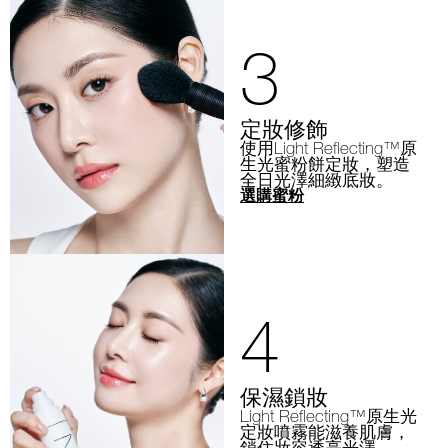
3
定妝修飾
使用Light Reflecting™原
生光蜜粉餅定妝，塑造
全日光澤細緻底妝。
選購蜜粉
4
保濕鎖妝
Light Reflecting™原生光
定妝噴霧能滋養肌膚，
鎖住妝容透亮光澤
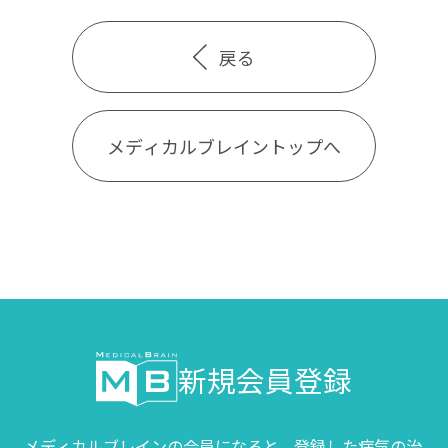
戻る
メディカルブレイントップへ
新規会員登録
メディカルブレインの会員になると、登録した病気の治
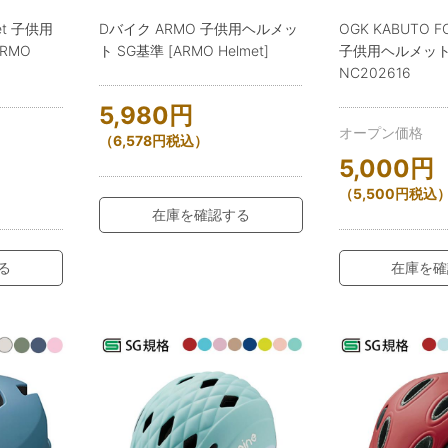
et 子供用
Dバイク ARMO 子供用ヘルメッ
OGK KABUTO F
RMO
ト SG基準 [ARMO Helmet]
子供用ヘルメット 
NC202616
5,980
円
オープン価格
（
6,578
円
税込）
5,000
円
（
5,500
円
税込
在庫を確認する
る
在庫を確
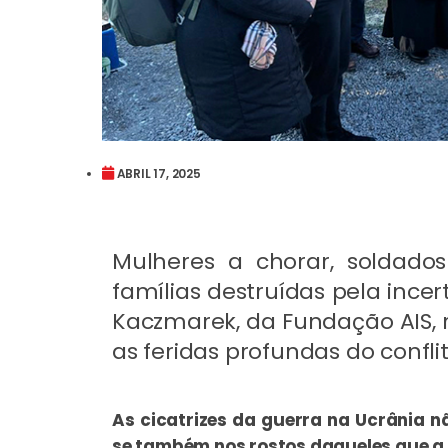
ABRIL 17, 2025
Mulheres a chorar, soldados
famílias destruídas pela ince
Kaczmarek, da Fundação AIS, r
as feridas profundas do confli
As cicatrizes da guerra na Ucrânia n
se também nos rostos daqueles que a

...

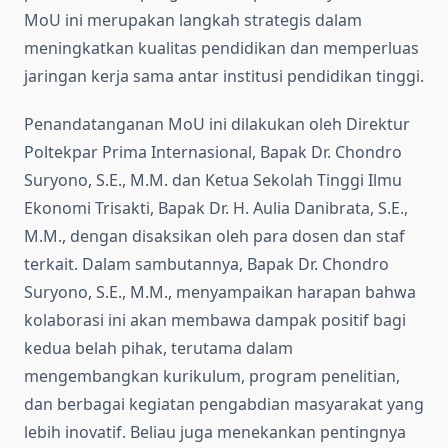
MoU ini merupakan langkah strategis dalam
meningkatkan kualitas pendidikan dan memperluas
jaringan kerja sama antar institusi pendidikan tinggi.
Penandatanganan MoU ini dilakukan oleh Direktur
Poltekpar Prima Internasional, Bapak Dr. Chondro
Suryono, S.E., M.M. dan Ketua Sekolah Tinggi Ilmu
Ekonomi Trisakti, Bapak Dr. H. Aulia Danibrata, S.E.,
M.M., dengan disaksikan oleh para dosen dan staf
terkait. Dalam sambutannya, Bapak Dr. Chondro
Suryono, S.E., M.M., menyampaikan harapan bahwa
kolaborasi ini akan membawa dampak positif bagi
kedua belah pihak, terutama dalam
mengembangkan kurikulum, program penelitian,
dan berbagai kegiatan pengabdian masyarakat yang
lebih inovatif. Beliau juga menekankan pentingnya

Problem statement: Print from the line containing "ト SG基準 [ARMO Helmet]" through the line containing "se também nos rostos daqueles que a" in the data above, exactly as the lines stand, and omit every picture.

Exercise answer:
ト SG基準 [ARMO Helmet]
子供用ヘルメット 
NC202616
5,980
円
オープン価格
（
6,578
円
税込）
5,000
円
（
5,500
円
税込
在庫を確認する
る
在庫を確
ABRIL 17, 2025
Mulheres a chorar, soldados
famílias destruídas pela ince
Kaczmarek, da Fundação AIS, r
as feridas profundas do confli
As cicatrizes da guerra na Ucrânia n
se também nos rostos daqueles que a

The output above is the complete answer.